# Derive the generating function for canonical transformation of type $F_3$

I'm working on some practice questions and I am a bit confused with this one:

Generating functions of the type $F_1(q,Q)$ satisfy the condition: $$pdq-PdQ = dF_1$$ Starting from this condition derive the analogous result for the generating functions of type $F_3(q,P)$.

I must admit, I am a little confused with the Legendre transform and how the other generating functions are derived.

Here is what I have tried by following my textbook,

Applying the Legendre transform with respect to the new coordinates and momenta to $F_1$:

$$d(\sum QP + F_1) = PdQ + QdP + pdq-PdQ = QdP + pdq = dF_2$$

Which seems correct for $F_2$. (I'm not even sure if I have done this correctly, I'm pretty much just following my textbook). To get $dF_3$, my textbook just says perform the Legendre transform with respect to the 'other' variables?

However, I'm not sure what this means?. I know I am expecting to get $-qdp-PdQ$, but just not too sure about what I am doing.

ADDED:

I think I may have gotten a little further with my understanding. If I take the legendre transform of $F_1$ with respect to the old coordinate $q$ and it's conjugate momenta, then:

$$F_1 - pq = F_3$$ so, $$d(F_1 - pq) = pdq-PdQ-qdp-pdq = -qdp-PdQ = dF_3$$

Which seems to be correct. But then isn't

$$d(F_1 - QP) = pdq-PdQ-QdP-PdQ$$ which is not $dF_2$. Where am I going wrong? How would I say, derive $dF_4$? By definition of the legendre transform, is it true that for instance if $G$ is the legendre transform of $F$, i.e. $G=F-wy$, the pair $w,y$ must always be a conjugate pair (i.e $w=\frac{\partial f}{\partial y})$?

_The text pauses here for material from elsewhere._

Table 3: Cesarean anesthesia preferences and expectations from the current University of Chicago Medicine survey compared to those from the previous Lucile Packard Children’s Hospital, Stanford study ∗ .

• Hi JackReacher. Welcome to Phys.SE. If you haven't already done so, please take a minute to read the definition of when to use the homework tag, and the Phys.SE policy for homework-like problems. – Qmechanic Oct 13 '14 at 11:17

## 2 Answers

Intuitively, Legendre transform is just "integrate by parts". So, from $pdq - PdQ =F_1$, we have $pdq -d(PQ)+QdP =dF_1$, i.e., $pdq +QdP =d(F_1+PQ) \equiv dF_2$. The "Transform" means after "integration by parts", we need to change the independent variables. For example, in $F_1$, $p=p(q,Q)$ but in $F_2$, $p=p(q,P)$. So we need to solve $Q = Q(q,P)$ and insert in to $p=p(q,Q(q,P))$ to get $p(q,P)$.

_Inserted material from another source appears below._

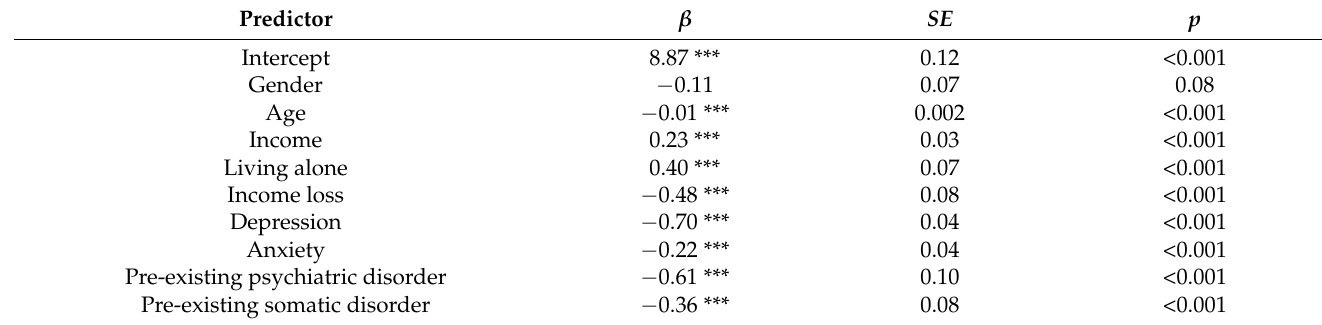
Table 2. Associations of sociodemographic characteristics and mental health with life satisfaction.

• Thanks for your help, but I'm still confused, and to be honest still confused about the definition of a legendre transform. My understanding so far is that the definition of the Legendre transform of a function $f(x,y)$ is $G = f-wy$ where $w= \frac{\partial f}{\partial y}$ - and then this can be done with a few combinations of variables. I'm a bit confused as to why differentials come into play? – JackReacher Oct 13 '14 at 11:24
• we have $df = \frac{\partial f}{\partial x} dx + \frac{\partial f}{\partial y} dy \equiv u dx + wdy$ – Deliang Zhong Oct 13 '14 at 11:46
• Thanks, I think I have gotten a little further with my understanding, could you look at my edit in my question, if you are able to help me? – JackReacher Oct 13 '14 at 12:09
• $F_2 = F_1 +PQ$ rather than minus... – Deliang Zhong Oct 13 '14 at 20:08
• So for a Legendre transform, does the sign not matter? In that sense, how is one supposed to know how to derive the other generating functions? Just by guess/memorization? For example, if I wanted to derive $F_4$, I have already done $F_2 = F_1 + PQ$, $F_3 = F_1 - qp$, aren't these the only conjugate variables? Can you do also $pP$? But then aren't these not conjugate to each other? Thanks so much for your help. – JackReacher Oct 13 '14 at 20:57

This here is not exactly an answer, but a clarification of why Legendre transforms are not needed to get this result. Using exterior derivatives is much easier.

If you have $pdq - PdQ = dF$, take the exterior derivative on both sides to get $dp \wedge dq - dP \wedge dQ = 0$ (the exterior derivative of a differential is zero). The wedge product is antisymmetric, so $dp \wedge dq - dP \wedge dQ = dp \wedge dq + dQ \wedge dP =0$. Take now the 1-form whose exterior derivative gives us $dp \wedge dq + dQ \wedge dP =0$, that is, $pdq + QdP = dG$. This means that

$$\partial_q G(q,P) = p \\ \partial_P G(q,P) = Q ,$$

and that's the answer. The Legendre transform is just a cumbersome way of transforming variables in 1-forms instead of using the much simpler structure of the 2-forms.